◆ Task directions: Please copy, exactly as they appear below, the lines from the one containing "background: repeating-linear-gradient(to bottom, #c4c4c4" through the one containing "#4d7c0f; white-space: nowrap;".
Records to process: Begin
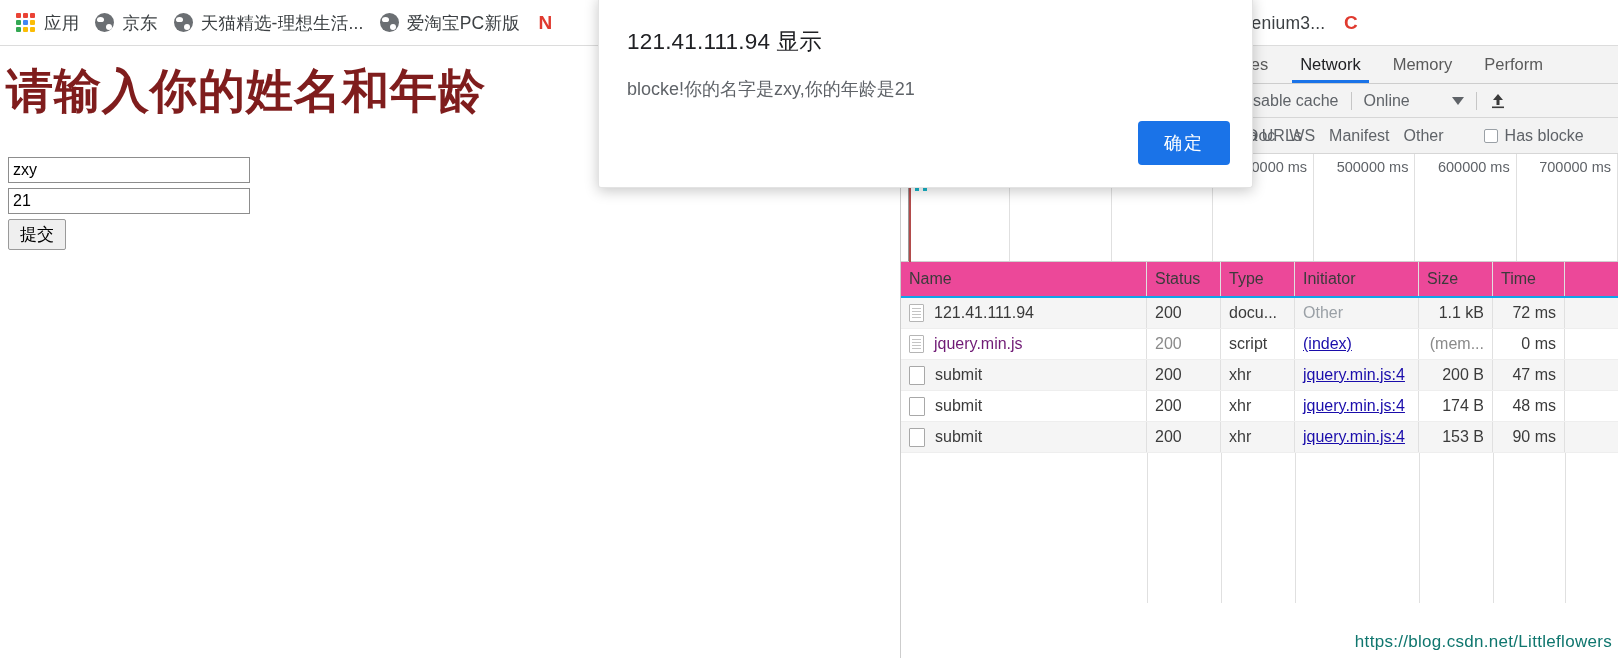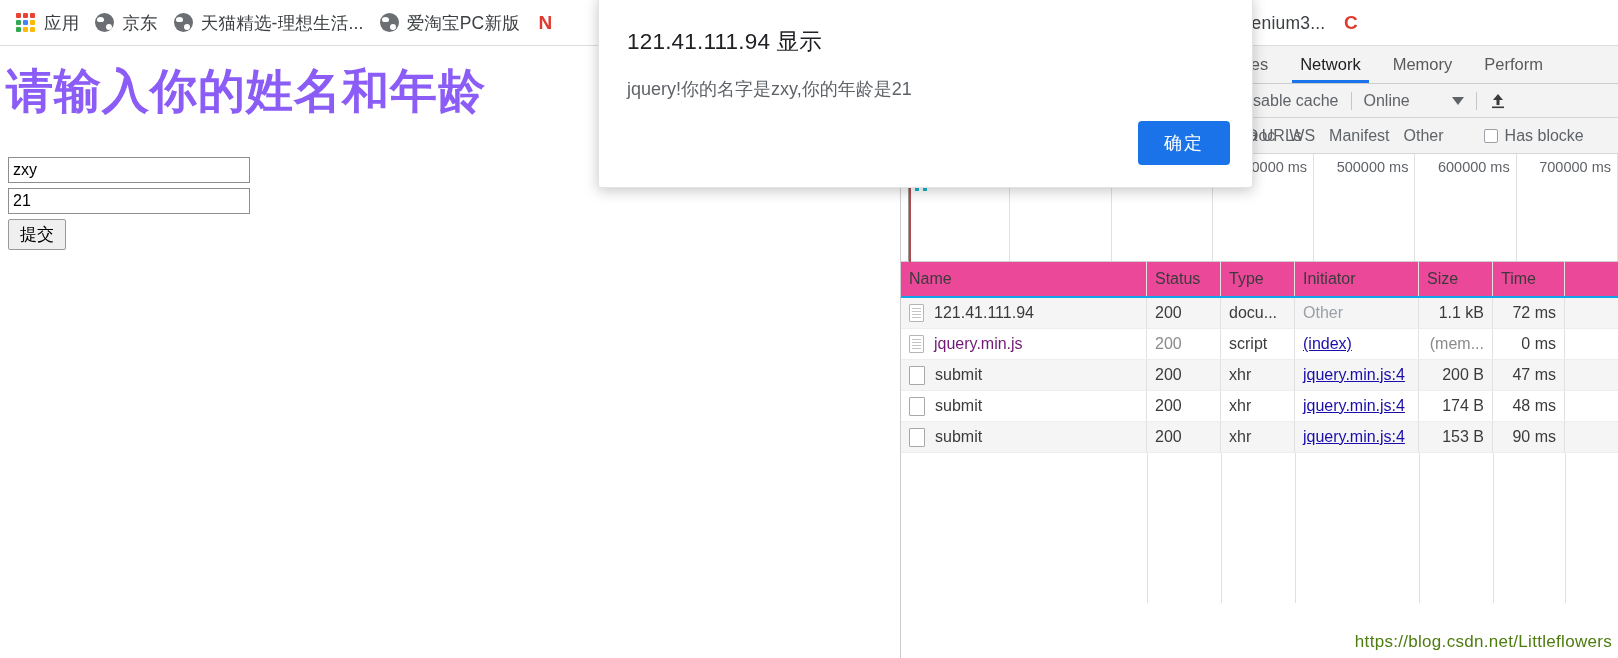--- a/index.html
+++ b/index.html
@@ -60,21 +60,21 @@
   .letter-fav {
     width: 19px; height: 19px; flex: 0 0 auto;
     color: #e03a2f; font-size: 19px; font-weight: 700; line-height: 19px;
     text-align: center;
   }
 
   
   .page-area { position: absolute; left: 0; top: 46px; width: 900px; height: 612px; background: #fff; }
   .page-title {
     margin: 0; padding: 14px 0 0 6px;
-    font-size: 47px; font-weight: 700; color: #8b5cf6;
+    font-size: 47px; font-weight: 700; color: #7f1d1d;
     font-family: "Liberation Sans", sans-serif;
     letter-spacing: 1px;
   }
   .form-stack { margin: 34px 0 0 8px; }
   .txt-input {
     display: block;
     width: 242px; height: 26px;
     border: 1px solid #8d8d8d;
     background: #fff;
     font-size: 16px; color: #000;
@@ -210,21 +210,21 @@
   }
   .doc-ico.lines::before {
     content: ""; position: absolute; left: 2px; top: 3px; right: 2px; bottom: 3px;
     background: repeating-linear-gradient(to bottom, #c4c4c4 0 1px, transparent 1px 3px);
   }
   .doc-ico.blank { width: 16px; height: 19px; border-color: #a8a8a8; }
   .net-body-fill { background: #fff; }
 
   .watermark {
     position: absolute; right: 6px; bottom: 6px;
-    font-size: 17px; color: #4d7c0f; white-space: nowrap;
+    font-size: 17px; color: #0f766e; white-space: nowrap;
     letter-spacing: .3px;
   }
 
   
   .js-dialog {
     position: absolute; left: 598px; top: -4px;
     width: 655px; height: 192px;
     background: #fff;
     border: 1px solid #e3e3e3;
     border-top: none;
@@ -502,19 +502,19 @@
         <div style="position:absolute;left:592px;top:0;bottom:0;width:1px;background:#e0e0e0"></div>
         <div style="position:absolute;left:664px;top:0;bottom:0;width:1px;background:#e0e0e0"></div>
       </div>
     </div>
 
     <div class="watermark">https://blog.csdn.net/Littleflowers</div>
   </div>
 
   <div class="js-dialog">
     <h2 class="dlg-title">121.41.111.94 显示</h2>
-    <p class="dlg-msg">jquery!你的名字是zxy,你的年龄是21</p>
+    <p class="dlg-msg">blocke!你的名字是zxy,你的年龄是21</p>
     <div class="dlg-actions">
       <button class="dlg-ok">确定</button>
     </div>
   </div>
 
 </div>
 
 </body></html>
Records to process: End
Records to process: Begin
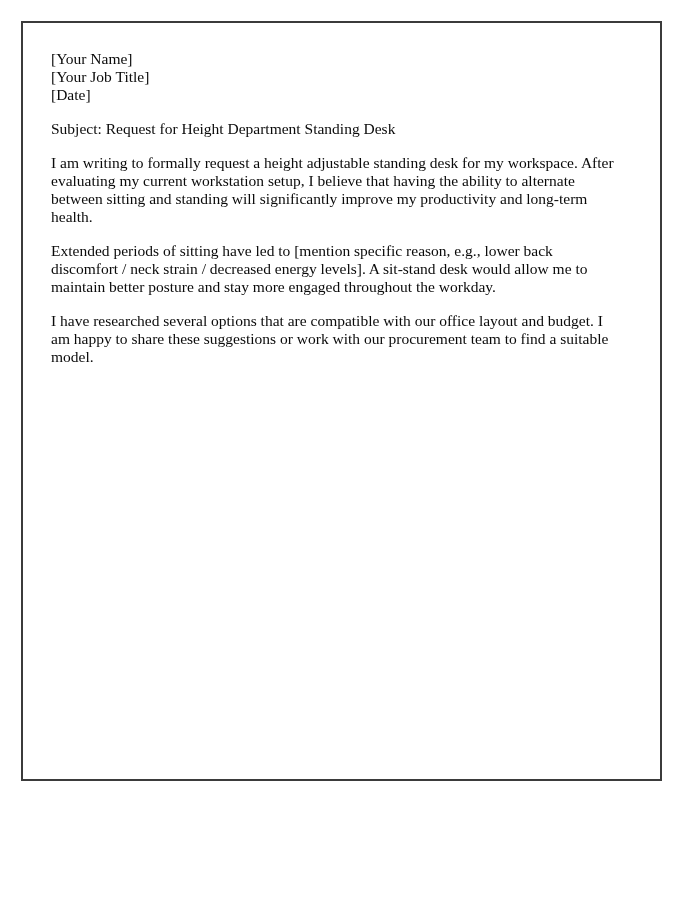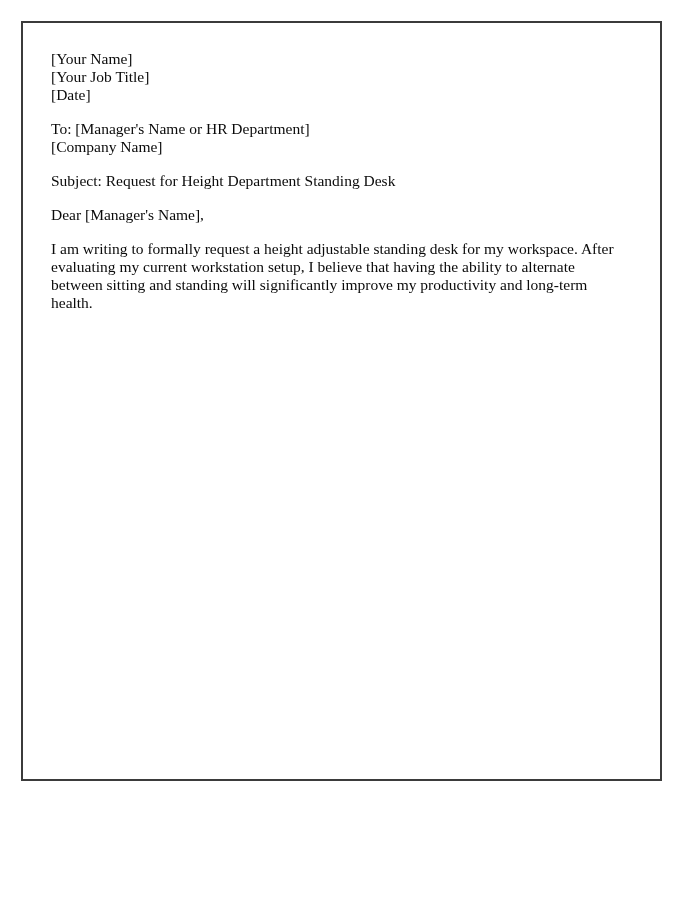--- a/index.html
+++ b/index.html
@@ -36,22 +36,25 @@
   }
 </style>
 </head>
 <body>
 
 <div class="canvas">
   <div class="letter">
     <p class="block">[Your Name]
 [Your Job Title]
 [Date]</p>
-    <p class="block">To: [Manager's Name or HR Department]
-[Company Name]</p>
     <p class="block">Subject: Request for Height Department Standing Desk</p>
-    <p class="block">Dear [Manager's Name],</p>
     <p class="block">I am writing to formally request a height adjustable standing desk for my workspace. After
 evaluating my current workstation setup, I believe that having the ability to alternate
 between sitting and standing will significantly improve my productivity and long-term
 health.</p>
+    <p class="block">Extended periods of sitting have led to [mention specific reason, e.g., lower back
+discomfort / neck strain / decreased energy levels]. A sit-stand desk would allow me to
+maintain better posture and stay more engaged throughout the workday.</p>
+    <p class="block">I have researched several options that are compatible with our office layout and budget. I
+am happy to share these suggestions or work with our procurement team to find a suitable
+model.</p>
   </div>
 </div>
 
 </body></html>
Records to process: End
◆ Response for this exercise:
     background: repeating-linear-gradient(to bottom, #c4c4c4 0 1px, transparent 1px 3px);
   }
   .doc-ico.blank { width: 16px; height: 19px; border-color: #a8a8a8; }
   .net-body-fill { background: #fff; }
 
   .watermark {
     position: absolute; right: 6px; bottom: 6px;
-    font-size: 17px; color: #4d7c0f; white-space: nowrap;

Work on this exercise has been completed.